Over the next 3–6 months, the central variable to monitor is the inflation data sequence and the near-term trajectory of energy prices. If core inflation readings materially re-accelerate relative to expectations — e.g., month-on-month prints that keep YoY core PCE above 3% — the Fed will face a credible argument to maintain or even tighten policy settings. If, instead, shelter and services inflation show clear disinflationary momentum and energy prices retreat following diplomatic progress (e.g., any effective implementation of the reported Strait of Hormuz protocol), markets could quickly re-price an easing path.

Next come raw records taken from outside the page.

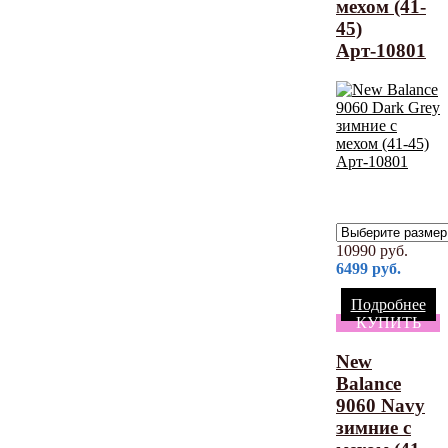
мехом (41-
45)
Арт-10801
10990
руб.
6499
руб.
Подробнее
КУПИТЬ
New
Balance
9060 Navy
зимние с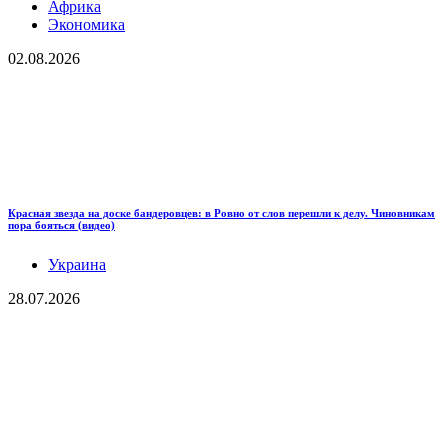
Африка
Экономика
02.08.2026
Красная звезда на доске бандеровцев: в Ровно от слов перешли к делу. Чиновникам
пора бояться (видео)
Украина
28.07.2026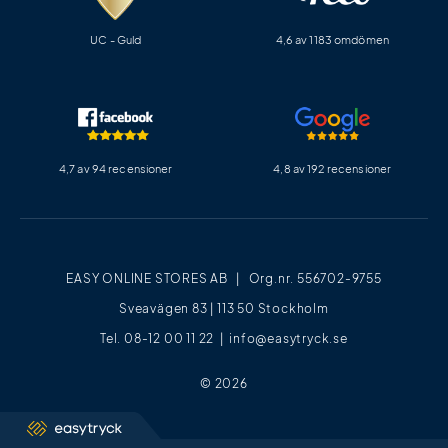
UC - Guld
4,6 av 1183 omdömen
4,7 av 94 recensioner
4,8 av 192 recensioner
EASY ONLINE STORES AB | Org.nr. 556702-9755
Sveavägen 83 | 113 50 Stockholm
Tel. 08-12 00 11 22 |
info@easytryck.se
© 2026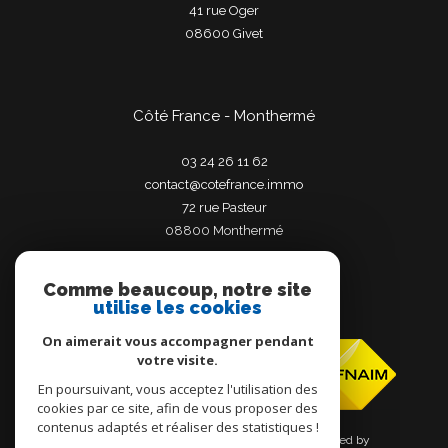
41 rue Oger
08600
givet
Côté France - Monthermé
03 24 26 11 62
contact@cotefrance.immo
72 rue Pasteur
08800
monthermé
Comme beaucoup, notre site
utilise les cookies
Adhérents
On aimerait vous accompagner pendant
votre visite.
En poursuivant, vous acceptez l'utilisation des
cookies par ce site, afin de vous proposer des
contenus adaptés et réaliser des statistiques !
© 2026 | Tous droits réservés | Traduction powered by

Rate-sensitive asset allocation should therefore be dynamic: scenarios where long-end yields rise because of inflation persistence require different hedges than scenarios where yields fall because growth decelerates. Investors should pay close attention to high-frequency indicators — payrolls, CPI cores, PCE components, and shipping/freight indices — and to Fed-speak for signals on whether the "positioned to respond" posture will translate into additional tightening or steadiness. For readers wanting a data-driven refresh on macro positioning and fixed-income scenarios, see our insights on policy risk and duration strategy at [topic](https://fazencapital.com/insights/en).

Fazen Capital Perspective

Our contrarian read is that markets have over-indexed to the binary outcome of an immediate, sustained supply shock driving runaway inflation. While a full blockade of key shipping lanes would indeed be a severe shock, the IRNA/Oman protocol report (Apr 2, 2026) suggests diplomatic channels remain active and that trade flows can be adapted. The more probable risk for policy is not a single catastrophic supply event but a chronic, elevated energy-price regime that keeps core inflation sticky via second-round effects in services and wages. That scenario warrants a more measured view: higher energy prices alone do not necessarily force an immediate shift to aggressively tighter policy if growth indicators soften concurrently.

We also take a less conventional view on the bond-market "TACO" described in recent floor-speak: short-duration instruments may be under-owned relative to the likelihood of episodic volatility spikes. Where consensus sees either a cut cycle or stability, we see a path where rate volatility is the dominant feature, producing tactical windows for duration and structured fixed-income strategies. Institutional investors should therefore evaluate hedging and liquidity buffers with a focus on convexity and optionality rather than outright directional bets. For further discussion on implementing these tactical responses in institutional portfolios, review our framework at [topic](https://fazencapital.com/insights/en).

Bottom Line

Lorie Logan’s Apr 2, 2026 remarks underscore Fed caution: inflation is not yet convincingly on a sustained glide path to 2% and markets must price a broader range of outcomes driven by energy and geopolitical risks. Investors should prepare for elevated policy uncertainty and rate volatility in the coming quarters.

Disclaimer: This article is for informational purposes only and does not constitute investment advice.